Material provided |
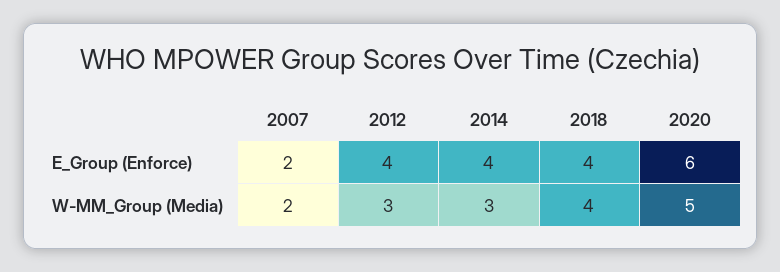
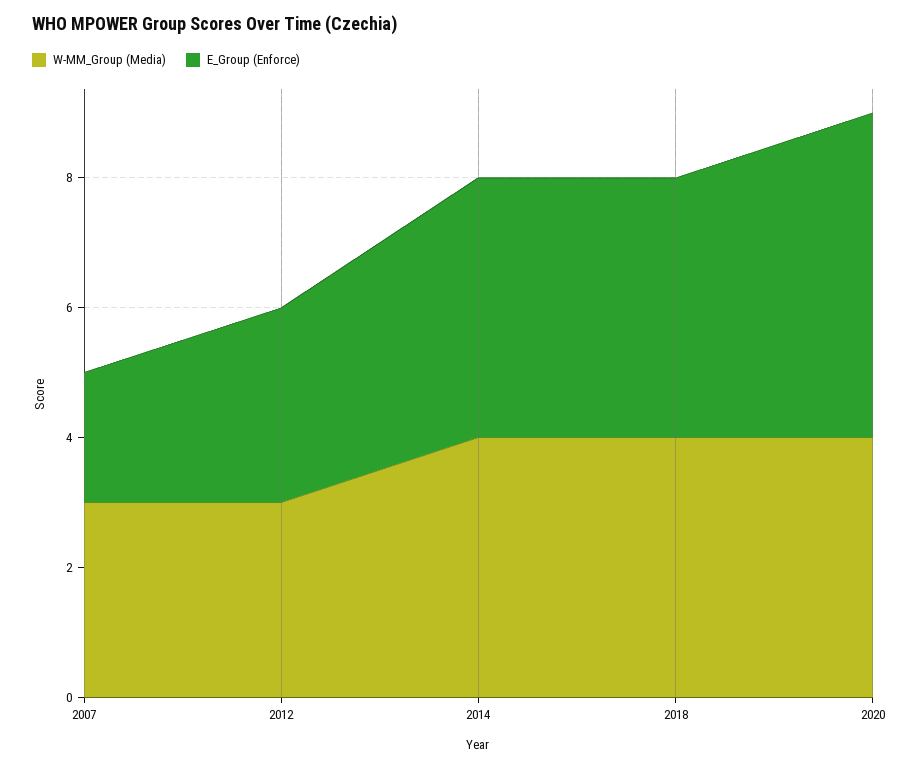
  {
    "E_Group (Enforce)": {
      "2007": 2,
-     "2012": 4,
+     "2012": 3,
      "2014": 4,
      "2018": 4,
-     "2020": 6
+     "2020": 5
    },
    "W-MM_Group (Media)": {
-     "2007": 2,
+     "2007": 3,
      "2012": 3,
-     "2014": 3,
+     "2014": 4,
      "2018": 4,
-     "2020": 5
+     "2020": 4
    }
  }

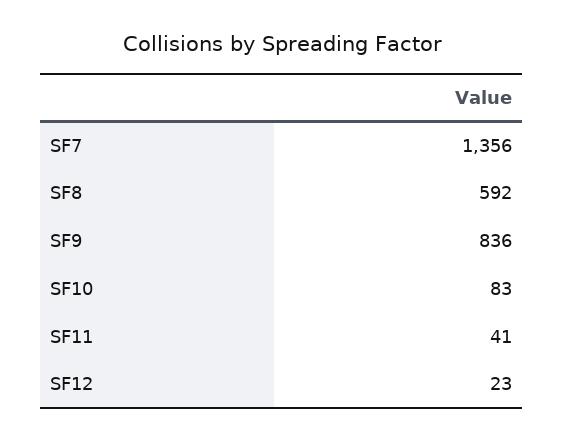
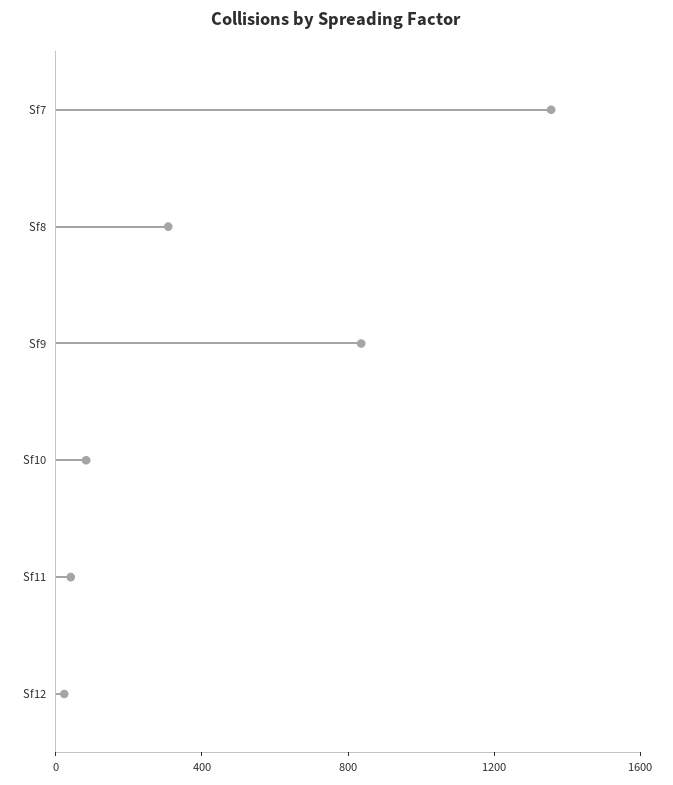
  {
    "SF7": 1356,
-   "SF8": 592,
+   "SF8": 300,
    "SF9": 836,
    "SF10": 83,
    "SF11": 41,
    "SF12": 23
  }

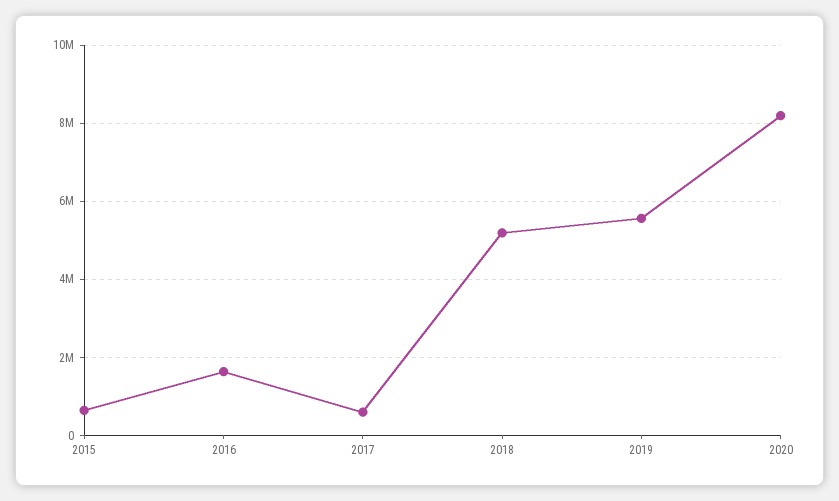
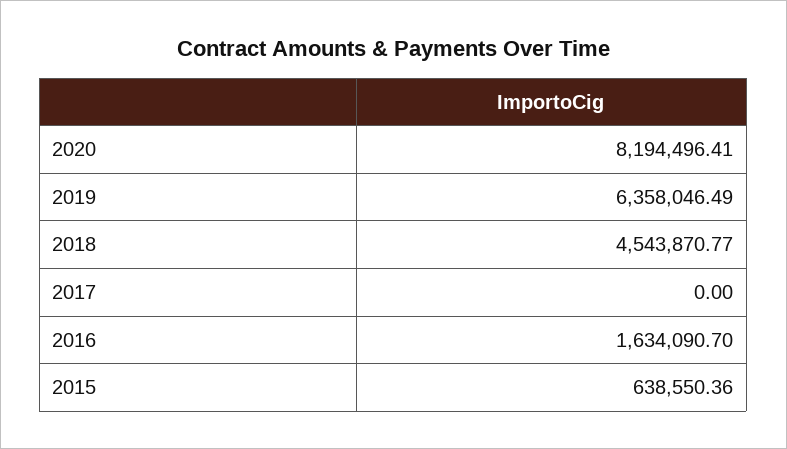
  {
    "2015": 638550.36,
    "2016": 1634090.7,
-   "2017": 600000,
+   "2017": 0,
-   "2018": 5200000,
+   "2018": 4543870.77,
-   "2019": 5600000,
+   "2019": 6358046.49,
    "2020": 8194496.41
  }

Exercise objective |
Would you set down the entries exactly as given, minus their pictures?

Output for this exercise |
  {
    "E_Group (Enforce)": {
      "2007": 2,
-     "2012": 4,
+     "2012": 3,
      "2014": 4,
      "2018": 4,
-     "2020": 6
+     "2020": 5
    },
    "W-MM_Group (Media)": {
-     "2007": 2,
+     "2007": 3,
      "2012": 3,
-     "2014": 3,
+     "2014": 4,
      "2018": 4,
-     "2020": 5
+     "2020": 4
    }
  }

  {
    "SF7": 1356,
-   "SF8": 592,
+   "SF8": 300,
    "SF9": 836,
    "SF10": 83,
    "SF11": 41,
    "SF12": 23
  }

  {
    "2015": 638550.36,
    "2016": 1634090.7,
-   "2017": 600000,
+   "2017": 0,
-   "2018": 5200000,
+   "2018": 4543870.77,
-   "2019": 5600000,
+   "2019": 6358046.49,
    "2020": 8194496.41
  }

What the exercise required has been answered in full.